_DATA SHOWN:_
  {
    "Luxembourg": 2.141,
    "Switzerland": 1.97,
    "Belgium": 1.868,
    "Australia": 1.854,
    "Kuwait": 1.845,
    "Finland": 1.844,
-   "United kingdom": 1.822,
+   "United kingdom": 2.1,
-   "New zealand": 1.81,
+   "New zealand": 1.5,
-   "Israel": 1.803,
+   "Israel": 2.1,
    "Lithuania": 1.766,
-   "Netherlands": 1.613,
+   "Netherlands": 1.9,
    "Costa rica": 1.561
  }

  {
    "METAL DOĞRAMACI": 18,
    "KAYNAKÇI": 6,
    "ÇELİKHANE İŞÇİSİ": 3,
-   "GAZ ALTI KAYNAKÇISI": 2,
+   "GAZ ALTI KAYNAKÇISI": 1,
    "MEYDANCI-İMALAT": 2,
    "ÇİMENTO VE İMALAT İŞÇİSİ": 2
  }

...

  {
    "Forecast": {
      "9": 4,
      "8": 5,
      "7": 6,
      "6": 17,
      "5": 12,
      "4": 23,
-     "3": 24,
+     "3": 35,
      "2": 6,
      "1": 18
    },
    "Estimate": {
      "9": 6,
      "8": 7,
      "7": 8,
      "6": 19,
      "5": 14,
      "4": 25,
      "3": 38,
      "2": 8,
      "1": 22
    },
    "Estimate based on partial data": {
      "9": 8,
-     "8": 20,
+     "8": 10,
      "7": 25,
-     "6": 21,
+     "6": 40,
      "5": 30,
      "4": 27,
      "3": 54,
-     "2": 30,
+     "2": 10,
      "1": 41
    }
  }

_TO-DO ITEM:_
Every line in the data that holds "İMALAT" should be copied out.

_SOLUTION FOR THIS TASK:_
    "MEYDANCI-İMALAT": 2,
    "ÇİMENTO VE İMALAT İŞÇİSİ": 2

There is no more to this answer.